Os personagens somos todos nós, intermediados por minha voz. Quando falo de nós, me refiro à comunidade humana, ao País, em particular. Evidentemente, alguns nomes mais próximos pontuam mais evidentemente porque participam do meu olhar do tempo imediato ao qual aludo, além de personagens aleatórios que surgem sem pedir licença. Quase um diário de viagem.

Como foi o processo de feitura do meu livro?

Como já citei, eu precisava escrever para exteriorizar a minha dor, o processo de desalento pessoal, muito guiado pela situação que via se agravar no País. Antes, eu era um ser recluso, alheio ao que acontecia ao meu redor, que só observava como se fosse um voyeur. Não interagia com ninguém, apenas convivia. Após perceber que era um caminho sem volta para o fim, decidi me salvar abrindo meu peito ao mundo e às pessoas. Não sem muita dor, igualmente. Mas era uma dor redentora, enquanto a outra era egoísta e sem propósito. Com isso, sofro quando vejo o mal grassando como praga. Para nós, brasileiros, não bastava a Pandemia, tinha que haver um ser abjeto que conduzisse todos nós à catástrofe. Como digo sempre, nada acontece do nada. É um desenvolvimento paulatino. Criamos as bases, os precedentes e demos chance para que o fenômeno que estamos vivendo acontecesse.

Um trecho do livro…

“Reverencio a luz, a energia visível e invisível de tudo o que me envolvia água, árvores, seres que pululam entre meios e veios a transitarem entre as dimensões. Saio da água renovado e agradeço à Marina e à Alice, juntando as mãos em sinal de gratidão… por me levarem até lá. Voltamos repisando passos de milhares antes ainda que fosse um lugar mais segredado iguais a mim, humildemente gratos e largamente agraciados.

Reencontramos a mulher que nos chamou a atenção isolada, a conversar com seres invisíveis ou consigo mesma. Quando chegamos, ela posicionava a placa de “PERIGO”, a declarar que se as mulheres não o fizerem, não serão os homens que o farão. Fui ao mar. Dentro d’água, a vejo exortar as ondas:

Sai doença! Venha cura! frase repetida algumas vezes.

Ao voltar, interrompi a leitura para observá-la a recolher conchinhas. Vez ou outra, conversava com as águas. E eu me interessei por sua história. Soube que era amante do mar. Que garota, o pai não gostava que a família fosse à praia ao invés das serras de Minas. Ao primeiro contato com o oceano, se apaixonou. Morava em São Paulo.

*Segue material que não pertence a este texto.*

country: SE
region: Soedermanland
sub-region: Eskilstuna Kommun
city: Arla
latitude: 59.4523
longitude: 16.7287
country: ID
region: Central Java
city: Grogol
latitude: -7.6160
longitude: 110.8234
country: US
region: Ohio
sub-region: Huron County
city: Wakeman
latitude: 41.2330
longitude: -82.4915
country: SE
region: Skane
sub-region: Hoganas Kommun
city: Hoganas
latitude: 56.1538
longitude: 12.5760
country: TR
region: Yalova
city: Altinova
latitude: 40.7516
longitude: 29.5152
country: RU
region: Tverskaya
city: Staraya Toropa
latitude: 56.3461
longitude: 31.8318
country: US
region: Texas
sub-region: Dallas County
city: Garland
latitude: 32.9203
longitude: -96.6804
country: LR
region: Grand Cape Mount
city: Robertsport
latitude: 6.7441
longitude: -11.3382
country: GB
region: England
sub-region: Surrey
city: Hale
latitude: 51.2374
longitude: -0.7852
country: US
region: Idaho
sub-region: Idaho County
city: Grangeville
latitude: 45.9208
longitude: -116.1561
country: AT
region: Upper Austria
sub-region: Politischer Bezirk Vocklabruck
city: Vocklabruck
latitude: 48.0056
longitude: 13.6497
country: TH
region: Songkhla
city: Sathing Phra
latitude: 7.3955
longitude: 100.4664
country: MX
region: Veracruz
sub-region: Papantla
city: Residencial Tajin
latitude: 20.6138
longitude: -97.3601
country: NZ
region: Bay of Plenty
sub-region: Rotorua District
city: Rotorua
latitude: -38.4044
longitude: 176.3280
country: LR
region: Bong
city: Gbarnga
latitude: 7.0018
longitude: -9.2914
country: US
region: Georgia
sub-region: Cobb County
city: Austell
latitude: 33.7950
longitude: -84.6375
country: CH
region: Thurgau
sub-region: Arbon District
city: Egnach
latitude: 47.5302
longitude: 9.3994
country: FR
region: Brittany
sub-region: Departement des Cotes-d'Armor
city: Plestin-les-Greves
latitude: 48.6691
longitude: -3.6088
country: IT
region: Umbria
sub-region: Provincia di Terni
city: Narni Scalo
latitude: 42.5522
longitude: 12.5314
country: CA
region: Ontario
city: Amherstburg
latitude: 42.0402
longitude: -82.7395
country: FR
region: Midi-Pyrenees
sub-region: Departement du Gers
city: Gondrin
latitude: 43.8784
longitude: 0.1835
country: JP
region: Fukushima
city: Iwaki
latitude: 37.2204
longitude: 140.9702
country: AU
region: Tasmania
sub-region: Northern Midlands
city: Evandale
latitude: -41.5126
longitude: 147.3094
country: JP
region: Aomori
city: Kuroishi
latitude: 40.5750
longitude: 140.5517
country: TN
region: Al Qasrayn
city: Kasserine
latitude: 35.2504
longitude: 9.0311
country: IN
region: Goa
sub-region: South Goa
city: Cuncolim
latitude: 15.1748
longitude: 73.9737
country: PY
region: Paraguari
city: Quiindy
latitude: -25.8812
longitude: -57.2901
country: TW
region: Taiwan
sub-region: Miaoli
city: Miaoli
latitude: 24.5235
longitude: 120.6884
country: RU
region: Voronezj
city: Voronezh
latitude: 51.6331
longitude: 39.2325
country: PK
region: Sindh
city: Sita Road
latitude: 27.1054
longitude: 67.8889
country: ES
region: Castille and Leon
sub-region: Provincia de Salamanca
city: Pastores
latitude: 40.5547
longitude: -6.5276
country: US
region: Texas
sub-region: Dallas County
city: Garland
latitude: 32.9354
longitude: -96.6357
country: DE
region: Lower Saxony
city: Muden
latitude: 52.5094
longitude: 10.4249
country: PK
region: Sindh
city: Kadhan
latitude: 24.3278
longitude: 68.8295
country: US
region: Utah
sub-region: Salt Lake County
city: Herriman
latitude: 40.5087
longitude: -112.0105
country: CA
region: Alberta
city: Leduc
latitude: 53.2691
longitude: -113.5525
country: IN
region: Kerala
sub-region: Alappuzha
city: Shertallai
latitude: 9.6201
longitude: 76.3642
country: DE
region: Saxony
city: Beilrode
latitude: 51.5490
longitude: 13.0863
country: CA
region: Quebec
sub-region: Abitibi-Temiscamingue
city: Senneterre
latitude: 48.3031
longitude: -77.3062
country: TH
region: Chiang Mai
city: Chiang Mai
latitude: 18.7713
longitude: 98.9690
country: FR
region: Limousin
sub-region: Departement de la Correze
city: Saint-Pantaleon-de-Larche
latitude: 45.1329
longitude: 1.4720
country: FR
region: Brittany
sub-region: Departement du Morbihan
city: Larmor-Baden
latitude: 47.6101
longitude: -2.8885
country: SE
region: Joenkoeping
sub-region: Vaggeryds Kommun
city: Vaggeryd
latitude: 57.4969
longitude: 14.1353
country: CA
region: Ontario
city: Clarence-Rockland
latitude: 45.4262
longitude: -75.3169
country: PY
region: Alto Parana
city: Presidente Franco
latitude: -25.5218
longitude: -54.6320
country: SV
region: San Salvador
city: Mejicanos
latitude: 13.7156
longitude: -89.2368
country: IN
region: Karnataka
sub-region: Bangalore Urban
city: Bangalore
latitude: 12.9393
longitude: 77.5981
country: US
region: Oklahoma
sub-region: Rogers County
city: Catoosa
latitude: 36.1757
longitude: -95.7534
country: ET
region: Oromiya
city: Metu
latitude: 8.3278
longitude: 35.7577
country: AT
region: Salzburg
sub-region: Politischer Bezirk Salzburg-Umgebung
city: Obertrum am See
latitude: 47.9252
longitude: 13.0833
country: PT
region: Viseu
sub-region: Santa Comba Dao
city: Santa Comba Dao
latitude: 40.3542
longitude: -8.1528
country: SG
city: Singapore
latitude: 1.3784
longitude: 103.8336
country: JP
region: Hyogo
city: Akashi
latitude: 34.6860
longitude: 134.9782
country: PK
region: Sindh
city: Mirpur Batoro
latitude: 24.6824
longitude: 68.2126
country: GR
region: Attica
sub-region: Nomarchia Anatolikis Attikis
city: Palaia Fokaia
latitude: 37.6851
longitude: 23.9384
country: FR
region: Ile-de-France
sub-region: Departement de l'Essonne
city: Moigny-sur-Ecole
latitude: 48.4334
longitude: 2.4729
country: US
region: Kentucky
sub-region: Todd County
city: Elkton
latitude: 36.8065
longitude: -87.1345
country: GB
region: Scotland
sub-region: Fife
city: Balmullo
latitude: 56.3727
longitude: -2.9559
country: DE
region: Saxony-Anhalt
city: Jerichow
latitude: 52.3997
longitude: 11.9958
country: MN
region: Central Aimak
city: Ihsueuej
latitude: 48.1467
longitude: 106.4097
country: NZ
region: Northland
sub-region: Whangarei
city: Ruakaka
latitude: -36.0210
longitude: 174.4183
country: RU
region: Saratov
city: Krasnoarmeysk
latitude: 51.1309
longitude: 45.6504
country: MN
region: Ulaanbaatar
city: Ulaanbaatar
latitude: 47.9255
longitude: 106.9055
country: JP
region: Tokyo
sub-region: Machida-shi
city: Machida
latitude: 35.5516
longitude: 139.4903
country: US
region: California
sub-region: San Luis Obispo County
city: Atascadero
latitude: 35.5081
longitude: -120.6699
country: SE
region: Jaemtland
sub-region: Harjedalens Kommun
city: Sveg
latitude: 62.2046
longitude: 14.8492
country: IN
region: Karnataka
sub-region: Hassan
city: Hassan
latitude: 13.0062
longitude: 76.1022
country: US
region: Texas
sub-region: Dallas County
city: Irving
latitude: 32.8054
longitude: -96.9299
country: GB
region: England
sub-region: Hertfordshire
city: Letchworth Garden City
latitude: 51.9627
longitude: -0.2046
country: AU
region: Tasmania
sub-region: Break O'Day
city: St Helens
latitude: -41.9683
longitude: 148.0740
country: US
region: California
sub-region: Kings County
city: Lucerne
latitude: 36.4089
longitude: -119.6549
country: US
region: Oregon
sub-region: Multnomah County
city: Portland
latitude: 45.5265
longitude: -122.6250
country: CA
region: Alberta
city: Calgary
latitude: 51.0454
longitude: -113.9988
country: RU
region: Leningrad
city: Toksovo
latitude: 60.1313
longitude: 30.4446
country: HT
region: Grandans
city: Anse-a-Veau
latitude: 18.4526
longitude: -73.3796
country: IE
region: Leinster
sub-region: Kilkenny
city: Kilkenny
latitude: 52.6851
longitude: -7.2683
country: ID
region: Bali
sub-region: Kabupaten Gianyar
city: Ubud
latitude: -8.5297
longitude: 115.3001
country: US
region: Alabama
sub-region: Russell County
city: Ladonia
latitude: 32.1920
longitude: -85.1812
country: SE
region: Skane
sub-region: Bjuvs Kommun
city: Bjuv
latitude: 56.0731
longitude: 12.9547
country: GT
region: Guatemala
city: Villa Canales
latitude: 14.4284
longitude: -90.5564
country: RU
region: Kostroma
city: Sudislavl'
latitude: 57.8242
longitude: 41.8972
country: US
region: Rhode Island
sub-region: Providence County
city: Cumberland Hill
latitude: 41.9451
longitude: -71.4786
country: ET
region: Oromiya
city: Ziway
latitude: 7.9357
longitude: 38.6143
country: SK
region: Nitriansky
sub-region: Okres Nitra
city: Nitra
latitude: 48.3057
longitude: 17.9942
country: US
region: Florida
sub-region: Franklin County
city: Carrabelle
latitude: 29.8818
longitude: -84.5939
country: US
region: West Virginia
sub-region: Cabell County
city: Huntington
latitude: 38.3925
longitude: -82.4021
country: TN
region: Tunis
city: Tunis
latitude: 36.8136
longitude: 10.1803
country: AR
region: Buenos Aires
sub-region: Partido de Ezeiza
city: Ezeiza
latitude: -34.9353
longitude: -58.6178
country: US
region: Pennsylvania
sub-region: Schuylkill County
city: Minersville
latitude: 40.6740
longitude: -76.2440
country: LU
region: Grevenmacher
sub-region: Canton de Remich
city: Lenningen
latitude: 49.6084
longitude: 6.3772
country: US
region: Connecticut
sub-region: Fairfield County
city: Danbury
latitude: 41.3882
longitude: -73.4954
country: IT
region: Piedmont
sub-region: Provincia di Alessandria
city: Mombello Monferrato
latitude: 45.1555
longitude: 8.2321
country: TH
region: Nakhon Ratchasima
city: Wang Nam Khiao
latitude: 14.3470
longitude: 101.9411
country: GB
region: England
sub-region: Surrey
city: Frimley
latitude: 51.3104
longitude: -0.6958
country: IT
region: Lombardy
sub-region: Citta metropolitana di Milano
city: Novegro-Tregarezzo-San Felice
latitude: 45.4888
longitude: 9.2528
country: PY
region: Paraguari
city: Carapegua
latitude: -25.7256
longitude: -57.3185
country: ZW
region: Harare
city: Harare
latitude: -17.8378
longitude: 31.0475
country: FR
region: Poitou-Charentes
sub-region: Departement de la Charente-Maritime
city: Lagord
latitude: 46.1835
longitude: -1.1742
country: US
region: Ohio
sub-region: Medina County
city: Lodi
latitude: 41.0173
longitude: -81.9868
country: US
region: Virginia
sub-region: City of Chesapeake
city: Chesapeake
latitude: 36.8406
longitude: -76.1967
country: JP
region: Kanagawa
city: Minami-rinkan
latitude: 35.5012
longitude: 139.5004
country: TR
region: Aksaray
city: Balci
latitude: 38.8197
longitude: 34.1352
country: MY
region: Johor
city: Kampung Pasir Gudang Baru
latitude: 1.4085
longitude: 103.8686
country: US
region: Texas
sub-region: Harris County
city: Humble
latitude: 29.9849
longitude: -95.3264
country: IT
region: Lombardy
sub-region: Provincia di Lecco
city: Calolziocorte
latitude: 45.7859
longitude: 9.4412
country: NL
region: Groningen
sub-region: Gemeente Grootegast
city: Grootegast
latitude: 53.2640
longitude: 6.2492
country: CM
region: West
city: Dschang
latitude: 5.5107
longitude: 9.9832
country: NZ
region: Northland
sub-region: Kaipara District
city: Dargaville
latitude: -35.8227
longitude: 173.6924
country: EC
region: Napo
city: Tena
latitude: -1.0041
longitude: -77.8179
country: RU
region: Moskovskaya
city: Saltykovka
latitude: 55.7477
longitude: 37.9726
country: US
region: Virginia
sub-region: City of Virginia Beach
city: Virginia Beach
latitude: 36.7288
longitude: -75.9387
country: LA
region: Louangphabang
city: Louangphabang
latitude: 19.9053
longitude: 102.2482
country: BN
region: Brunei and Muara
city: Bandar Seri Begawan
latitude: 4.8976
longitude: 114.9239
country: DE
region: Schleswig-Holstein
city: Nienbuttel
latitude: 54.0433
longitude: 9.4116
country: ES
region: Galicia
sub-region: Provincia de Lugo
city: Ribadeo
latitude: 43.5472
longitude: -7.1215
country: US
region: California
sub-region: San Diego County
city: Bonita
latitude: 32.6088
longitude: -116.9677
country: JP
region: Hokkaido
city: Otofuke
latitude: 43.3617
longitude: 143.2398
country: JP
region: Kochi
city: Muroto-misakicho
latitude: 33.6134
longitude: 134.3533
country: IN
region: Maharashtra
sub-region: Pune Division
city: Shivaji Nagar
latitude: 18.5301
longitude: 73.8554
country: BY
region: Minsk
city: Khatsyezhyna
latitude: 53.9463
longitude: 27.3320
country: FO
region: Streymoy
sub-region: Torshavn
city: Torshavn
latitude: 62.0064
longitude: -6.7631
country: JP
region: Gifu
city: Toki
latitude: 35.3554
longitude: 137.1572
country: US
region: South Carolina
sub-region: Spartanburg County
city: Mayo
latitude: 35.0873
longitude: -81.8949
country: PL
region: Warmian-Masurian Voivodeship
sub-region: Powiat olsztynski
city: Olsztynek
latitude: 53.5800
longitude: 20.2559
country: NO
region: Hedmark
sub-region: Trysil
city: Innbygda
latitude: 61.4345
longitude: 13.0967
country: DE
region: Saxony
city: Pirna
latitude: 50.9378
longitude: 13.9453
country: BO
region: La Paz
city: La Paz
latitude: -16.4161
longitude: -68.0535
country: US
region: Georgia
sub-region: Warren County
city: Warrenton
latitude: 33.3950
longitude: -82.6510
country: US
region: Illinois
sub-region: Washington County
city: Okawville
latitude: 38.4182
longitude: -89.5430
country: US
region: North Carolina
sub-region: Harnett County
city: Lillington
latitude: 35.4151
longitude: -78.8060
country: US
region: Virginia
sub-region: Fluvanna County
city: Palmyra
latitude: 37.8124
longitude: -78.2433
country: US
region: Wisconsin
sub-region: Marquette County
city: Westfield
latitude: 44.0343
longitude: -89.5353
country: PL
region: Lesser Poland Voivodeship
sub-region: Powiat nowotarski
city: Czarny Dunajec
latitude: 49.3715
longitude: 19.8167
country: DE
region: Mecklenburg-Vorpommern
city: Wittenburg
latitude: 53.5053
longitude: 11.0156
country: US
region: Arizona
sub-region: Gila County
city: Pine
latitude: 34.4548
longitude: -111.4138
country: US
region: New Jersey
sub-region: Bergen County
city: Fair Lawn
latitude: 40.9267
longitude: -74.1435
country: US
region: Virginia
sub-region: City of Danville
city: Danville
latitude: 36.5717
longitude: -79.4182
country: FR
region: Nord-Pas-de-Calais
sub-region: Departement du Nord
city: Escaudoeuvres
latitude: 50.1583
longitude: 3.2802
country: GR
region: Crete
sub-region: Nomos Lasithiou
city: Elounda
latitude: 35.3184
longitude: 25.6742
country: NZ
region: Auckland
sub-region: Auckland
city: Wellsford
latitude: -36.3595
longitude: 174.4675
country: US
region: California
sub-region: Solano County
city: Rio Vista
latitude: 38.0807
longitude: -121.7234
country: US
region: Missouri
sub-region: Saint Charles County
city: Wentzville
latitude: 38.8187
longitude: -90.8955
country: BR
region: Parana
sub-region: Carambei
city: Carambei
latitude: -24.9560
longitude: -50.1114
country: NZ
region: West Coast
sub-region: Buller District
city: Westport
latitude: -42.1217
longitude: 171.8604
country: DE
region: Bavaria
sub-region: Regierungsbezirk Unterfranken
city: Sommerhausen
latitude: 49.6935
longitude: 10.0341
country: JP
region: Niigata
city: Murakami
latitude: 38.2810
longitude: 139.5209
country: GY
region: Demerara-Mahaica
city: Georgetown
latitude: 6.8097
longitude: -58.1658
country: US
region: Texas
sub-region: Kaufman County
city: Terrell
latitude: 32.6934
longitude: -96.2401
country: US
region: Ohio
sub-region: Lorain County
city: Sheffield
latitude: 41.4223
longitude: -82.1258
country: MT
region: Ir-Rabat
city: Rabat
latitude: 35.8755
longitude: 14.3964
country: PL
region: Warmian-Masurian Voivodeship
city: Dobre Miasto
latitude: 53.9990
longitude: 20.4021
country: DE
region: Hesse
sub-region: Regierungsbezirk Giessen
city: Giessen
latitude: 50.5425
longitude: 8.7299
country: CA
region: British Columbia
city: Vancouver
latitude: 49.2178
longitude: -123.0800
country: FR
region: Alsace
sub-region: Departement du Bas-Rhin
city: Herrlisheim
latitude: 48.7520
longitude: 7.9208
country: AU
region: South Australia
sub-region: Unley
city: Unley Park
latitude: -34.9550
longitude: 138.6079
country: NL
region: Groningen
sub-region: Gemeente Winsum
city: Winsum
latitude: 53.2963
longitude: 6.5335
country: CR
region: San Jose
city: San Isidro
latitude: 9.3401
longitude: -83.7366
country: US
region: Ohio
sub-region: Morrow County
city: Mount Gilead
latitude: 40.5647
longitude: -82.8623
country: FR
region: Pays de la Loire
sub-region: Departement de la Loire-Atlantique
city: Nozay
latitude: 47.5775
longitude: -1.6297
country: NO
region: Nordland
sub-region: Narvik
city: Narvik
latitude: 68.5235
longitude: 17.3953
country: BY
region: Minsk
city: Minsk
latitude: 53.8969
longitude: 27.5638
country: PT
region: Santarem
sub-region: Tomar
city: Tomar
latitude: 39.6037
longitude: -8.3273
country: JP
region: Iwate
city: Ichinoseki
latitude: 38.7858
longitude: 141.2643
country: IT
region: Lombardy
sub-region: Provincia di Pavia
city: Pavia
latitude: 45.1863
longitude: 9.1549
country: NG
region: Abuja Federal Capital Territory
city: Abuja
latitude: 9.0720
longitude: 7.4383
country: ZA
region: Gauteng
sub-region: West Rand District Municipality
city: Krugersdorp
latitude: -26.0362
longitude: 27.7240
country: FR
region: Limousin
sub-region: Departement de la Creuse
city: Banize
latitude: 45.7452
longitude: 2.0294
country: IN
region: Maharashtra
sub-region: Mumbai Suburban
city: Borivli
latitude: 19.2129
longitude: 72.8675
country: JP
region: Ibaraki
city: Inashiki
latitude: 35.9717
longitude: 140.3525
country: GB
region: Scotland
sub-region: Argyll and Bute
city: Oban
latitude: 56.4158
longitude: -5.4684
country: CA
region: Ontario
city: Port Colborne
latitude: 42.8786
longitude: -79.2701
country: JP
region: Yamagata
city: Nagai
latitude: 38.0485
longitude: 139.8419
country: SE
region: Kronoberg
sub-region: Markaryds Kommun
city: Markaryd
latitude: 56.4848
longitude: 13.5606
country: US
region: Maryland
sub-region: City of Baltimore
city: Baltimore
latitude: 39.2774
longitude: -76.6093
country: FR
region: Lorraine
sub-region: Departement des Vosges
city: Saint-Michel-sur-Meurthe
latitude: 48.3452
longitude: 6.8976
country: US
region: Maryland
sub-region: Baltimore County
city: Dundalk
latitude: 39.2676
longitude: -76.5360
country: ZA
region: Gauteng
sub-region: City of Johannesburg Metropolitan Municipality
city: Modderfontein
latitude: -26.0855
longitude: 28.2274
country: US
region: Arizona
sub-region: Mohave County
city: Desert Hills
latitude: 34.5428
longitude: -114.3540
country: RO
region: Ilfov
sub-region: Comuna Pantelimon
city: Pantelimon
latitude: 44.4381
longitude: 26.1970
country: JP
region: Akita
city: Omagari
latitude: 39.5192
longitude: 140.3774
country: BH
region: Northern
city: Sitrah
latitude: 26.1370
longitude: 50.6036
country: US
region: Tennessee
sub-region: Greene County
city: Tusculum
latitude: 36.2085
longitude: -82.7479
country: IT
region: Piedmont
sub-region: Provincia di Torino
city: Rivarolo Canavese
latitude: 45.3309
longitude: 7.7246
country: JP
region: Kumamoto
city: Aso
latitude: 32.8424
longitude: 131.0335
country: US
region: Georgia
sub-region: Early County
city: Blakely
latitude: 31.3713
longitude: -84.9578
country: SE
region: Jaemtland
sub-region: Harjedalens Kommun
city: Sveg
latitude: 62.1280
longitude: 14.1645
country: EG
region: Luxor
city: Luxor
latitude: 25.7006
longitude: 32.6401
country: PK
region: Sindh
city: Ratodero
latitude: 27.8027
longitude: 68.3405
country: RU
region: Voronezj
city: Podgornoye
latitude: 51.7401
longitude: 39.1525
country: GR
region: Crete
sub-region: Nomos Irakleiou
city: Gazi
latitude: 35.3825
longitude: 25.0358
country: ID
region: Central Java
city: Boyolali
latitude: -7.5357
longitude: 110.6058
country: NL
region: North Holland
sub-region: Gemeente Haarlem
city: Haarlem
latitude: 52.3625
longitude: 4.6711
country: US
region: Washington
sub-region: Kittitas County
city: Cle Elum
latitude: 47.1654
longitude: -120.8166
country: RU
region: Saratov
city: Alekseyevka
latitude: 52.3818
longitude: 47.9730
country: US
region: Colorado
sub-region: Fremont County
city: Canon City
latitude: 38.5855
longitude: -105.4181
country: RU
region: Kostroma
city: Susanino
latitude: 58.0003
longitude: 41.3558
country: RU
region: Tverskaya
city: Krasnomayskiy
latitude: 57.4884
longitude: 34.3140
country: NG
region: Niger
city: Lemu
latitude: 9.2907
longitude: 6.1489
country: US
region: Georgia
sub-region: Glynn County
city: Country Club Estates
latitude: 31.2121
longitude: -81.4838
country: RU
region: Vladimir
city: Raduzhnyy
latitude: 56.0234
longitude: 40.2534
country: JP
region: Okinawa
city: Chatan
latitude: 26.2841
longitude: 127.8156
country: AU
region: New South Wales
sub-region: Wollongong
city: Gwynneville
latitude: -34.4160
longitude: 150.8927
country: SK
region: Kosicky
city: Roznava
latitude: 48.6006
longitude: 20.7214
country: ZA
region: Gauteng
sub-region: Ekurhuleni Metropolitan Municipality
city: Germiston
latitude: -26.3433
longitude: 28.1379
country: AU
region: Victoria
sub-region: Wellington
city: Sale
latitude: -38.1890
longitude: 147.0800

Mas decidiu deixar a metrópole quando percebeu que aquilo não era vida.

Cantava o trecho de ‘Exagerado’, de Cazuzapor você eu largo tudo: carreira, dinheiro, canudo’, em alusão ao mar. Formada e pós-graduada, a Sacerdotisa desceu definitivamente há três anos para Ubatuba.
A família foi para Portugal. Olhando em torno disse que nunca poderia deixar aquele paraíso.
Eu pensei a mesma coisa.” — Trecho de A Sacerdotisa

O que se espera encontrar ao ler Curso de Rio, Caminho do Mar?

Identificação com o tempo e o lugar em que estamos. Porque simplesmente “estamos” e as pessoas parecem se considerar eternas no sentido material da realidade que nos é dada a ver. Tento ultrapassar o véu que nos ilude e chegar ao cerne de Ser, para além de ser um humano ser.

Qual a emoção que esse livro pretende provocar?

Empatia. De minha parte para os outros. Espero receber sinais de empatia de retorno. Mas já aprendi que não devemos criar expectativas. O que sei é que esse livro me salvou. O que pode mais se esperar de palavras impressas em folhas de papel, enlaçados artesanalmente?